THE Irish writer James Joyce penned a collection of short stories called Dubliners, full of symbols and hidden meanings. The main message was that Ireland was a drink-sodden, superstiti­ous, stifling place where love and creativity were suffocated.

Joyce may have thought this and many Irish writers have echoed it but they’re forgetting how many brilliant writers this “stifling” country managed to nurture.

There was a touch of the same amnesia in THE SECRET LIFE OF SUE TOWNSEND (AGED 68 3/4) (Saturday, BBC2). In almost every respect, this was a much-deserved tribute to hugely missed talent.

Townsend’s name, for most people, is synonymous with Adrian Mole, her neurotic, acne-pitted adolescent poet whose fictional diaries, over the course of three decades, charted a bumpy path to manhood alongside the dwindling fortunes of Britain.

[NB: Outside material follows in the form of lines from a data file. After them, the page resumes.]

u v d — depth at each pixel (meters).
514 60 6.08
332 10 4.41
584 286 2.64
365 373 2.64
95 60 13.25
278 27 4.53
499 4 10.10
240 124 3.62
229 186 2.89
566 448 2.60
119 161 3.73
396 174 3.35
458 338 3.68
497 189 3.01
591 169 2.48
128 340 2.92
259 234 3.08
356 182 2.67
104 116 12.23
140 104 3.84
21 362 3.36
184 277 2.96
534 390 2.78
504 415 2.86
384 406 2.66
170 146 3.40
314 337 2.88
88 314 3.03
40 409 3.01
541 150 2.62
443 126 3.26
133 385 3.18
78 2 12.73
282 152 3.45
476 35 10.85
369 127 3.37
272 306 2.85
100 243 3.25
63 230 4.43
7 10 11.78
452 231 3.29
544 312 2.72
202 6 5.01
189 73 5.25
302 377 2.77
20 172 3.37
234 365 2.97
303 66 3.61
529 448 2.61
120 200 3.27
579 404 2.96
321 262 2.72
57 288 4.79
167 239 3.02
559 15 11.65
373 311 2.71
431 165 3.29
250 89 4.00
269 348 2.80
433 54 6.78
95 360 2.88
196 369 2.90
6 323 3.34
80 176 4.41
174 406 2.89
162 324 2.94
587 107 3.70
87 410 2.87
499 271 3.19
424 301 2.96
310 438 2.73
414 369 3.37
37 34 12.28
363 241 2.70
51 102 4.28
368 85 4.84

Townsend’s other work, as both playwright and novelist, tends to be overshadow­ed by the volumes of Mole, as does her own, remarkable life. Saturday’s programme redressed the balance a little at least, with readings from her work and candid chats with the people who’d known, loved and edited her.

A love of people and place shone through brightest of all, from her early “fieldwork” running a youth group on a tough Leicester estate to her refusal, when the royalty cheques poured in, to leave her beloved East Midlands for London.

When her eyesight began to fail towards the end of her life, her greatest sorrow was not the inability to type but the inability to watch.

It was watching she’d done all her life, compassion­ately, closely and at times savagely, observing the fine details of ordinary lives and writing about them.

She kept those writings secret for decades until her second husband encouraged her to join a group. From then on it was all agents and contracts and rave reviews but no matter.

Had Townsend never published a word, she’d still have been a writer, in the proper sense. Someone with that degree of interest in her fellow humans could hardly have gone through the Eighties and not taken a political stance, one reflected, not just in Adrian Mole’s excruciati­ng poems, but in all the things his author penned.

She railed against unfairness and you have to wonder how much was wrong with a society where a girl could leave school with no qualificat­ions, raise three children single-handedly and still become a respected, well-remunerate­d writer. It’s a lot less likely today.

It’s not quite Victoria but TUTANKHAMU­N (Sunday, ITV) has a high volume of kings, toffs, period frocks and intrigue. There are few things less sexy than archaeolog­y so it takes a starstudde­d cast and lots of dramatic licence to turn a dig in the desert into a Sunday night crowd-puller.

Sam Neill helps out as wealthy Lord Carnarvon, bankrollin­g maverick Egyptologi­st Howard Carter (Max Irons) on a crazy quest to find the tomb of the boy king in the Valley of the Kings.

It has echoes of a cop movie with Carter thumping people and having his licence taken away. I’m surprised Carter hasn’t been given 24 hours to find the tomb before they close the case.

Then again, this is 1914 and now “some crazy kid just shot Archduke Franz Ferdinand” and started the First World War, that’s pretty much the same plot device.